Robin Williams não tinha a menor ideia de como o amavam através de seus personagens. Sempre um deles me volta à mente, seja dançando em cima da mesa na festa de aniversário de seu filho em "Uma babá quase perfeita", seja gritando "Good morning, Vietnam" no microfone para os soldados naquela que foi a guerra de todas as guerras para os americanos, seja em Peter Pan, já crescido, lembrando-se de quando vivia na Terra do Nunca.

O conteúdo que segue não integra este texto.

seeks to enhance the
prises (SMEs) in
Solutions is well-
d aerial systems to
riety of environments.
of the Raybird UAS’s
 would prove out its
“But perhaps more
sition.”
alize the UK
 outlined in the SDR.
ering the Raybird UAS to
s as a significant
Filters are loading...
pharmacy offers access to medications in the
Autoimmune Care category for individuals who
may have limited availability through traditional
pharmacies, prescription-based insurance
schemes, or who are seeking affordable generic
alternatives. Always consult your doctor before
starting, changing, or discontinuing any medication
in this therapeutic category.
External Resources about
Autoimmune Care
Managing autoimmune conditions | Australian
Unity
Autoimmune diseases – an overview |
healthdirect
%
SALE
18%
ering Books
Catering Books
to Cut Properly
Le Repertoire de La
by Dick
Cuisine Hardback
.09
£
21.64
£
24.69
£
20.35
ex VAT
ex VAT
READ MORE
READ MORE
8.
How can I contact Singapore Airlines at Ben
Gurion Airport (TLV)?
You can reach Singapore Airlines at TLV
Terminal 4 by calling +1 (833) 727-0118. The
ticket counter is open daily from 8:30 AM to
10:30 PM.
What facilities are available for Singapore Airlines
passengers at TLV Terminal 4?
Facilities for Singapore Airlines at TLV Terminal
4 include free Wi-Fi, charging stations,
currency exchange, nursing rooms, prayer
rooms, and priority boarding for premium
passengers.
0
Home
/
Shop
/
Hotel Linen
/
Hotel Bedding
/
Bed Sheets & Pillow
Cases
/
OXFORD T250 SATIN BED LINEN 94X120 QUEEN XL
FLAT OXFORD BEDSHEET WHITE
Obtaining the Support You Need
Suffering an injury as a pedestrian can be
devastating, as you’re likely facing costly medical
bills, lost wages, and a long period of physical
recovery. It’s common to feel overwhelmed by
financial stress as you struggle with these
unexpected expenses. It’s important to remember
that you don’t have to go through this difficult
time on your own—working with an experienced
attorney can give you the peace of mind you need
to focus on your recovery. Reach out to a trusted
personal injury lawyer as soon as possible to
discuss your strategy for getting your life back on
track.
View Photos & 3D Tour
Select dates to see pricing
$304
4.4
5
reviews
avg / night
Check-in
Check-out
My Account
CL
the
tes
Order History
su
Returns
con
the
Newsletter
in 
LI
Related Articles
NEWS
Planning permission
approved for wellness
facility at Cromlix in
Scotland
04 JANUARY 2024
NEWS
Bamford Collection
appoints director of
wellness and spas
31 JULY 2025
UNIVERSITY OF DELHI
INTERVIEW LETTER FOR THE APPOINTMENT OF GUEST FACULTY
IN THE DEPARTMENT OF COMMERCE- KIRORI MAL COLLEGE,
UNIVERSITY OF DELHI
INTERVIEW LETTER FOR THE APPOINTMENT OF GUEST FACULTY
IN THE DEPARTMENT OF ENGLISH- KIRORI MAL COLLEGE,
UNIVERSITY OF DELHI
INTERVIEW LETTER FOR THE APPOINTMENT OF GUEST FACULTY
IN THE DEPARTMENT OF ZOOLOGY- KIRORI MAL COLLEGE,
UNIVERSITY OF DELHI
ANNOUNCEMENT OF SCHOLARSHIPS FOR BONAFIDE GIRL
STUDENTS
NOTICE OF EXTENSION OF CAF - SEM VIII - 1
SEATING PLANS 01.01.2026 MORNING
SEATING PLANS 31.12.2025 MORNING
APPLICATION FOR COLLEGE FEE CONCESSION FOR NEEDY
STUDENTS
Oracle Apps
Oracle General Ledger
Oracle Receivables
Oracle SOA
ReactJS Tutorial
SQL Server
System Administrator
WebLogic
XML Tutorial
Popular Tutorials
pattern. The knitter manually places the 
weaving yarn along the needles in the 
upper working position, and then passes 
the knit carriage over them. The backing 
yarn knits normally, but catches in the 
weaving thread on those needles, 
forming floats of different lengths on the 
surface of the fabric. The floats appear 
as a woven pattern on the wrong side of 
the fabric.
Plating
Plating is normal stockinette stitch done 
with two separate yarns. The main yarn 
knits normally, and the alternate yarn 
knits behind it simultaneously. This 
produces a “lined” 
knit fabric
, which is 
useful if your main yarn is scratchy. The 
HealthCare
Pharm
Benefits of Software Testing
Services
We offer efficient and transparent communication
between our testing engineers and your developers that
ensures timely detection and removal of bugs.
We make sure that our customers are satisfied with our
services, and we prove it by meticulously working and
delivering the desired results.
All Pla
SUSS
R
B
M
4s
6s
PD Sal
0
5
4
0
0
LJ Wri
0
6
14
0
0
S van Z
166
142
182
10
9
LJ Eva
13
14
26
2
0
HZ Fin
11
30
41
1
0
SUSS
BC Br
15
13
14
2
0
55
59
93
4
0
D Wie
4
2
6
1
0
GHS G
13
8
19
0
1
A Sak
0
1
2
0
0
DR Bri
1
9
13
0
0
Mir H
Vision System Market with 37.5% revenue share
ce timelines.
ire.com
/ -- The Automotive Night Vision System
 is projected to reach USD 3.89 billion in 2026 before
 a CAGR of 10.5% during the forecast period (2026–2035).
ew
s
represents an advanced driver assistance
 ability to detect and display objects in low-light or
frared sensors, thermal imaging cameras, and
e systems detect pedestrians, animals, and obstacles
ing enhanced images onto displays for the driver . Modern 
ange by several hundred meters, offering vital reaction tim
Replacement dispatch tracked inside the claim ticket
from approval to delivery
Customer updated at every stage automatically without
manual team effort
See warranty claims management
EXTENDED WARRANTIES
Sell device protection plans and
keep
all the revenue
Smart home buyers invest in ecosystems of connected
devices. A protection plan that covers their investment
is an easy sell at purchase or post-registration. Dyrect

Há uma corda que é tocada a cada filme que vemos, e com Robin Williams não foi diferente. O professor de literatura John Keating, em "Sociedade dos poetas mortos", que imita Marlon Brando dizendo a fala da peça de Shakespeare: "Friends, romans, countrymen, lend me your ears!", ou instigando o aluno (o fantástico Ethan Hawke vivendo Todd Anderson) a dizer um texto de improviso. Mas não havia como ele saber disso. Quando alguém entra em rota de colisão, não dá para segurar.

Williams deveria ter aprendido com meu amigo Patch Adams como curar a alma, ou com o psiquiatra Sean Maguire, que trata o "Gênio indomável", vivido por Matt Damon, ou o médico Malcolm Sayer, em “Awakenings” (“Tempo de despertar”), que acredita em um tratamento para Leonard Lowe (vivido por Robert De Niro) para alienação, usando uma medicação que devolve a consciência a todos os pacientes do asilo e fazendo com que se comportem normalmente por algum tempo.

Robin não sabia quanto era amado. Acho que foi isso que faltou dizer a ele antes de escolher o caminho extremo. Sempre me lembrarei dele em seus personagens principais ou secundários (“Voltar a morrer”, “O pescador de ilusões”, “A gaiola das loucas”, “Amor além da vida”, “Uma noite no museu” 1, 2 e 3), em que conseguia colocar toda vez uma dose a mais de genialidade e alegria, mesmo que fosse somente com a voz, como o Gênio da Lâmpada em “Alladin”.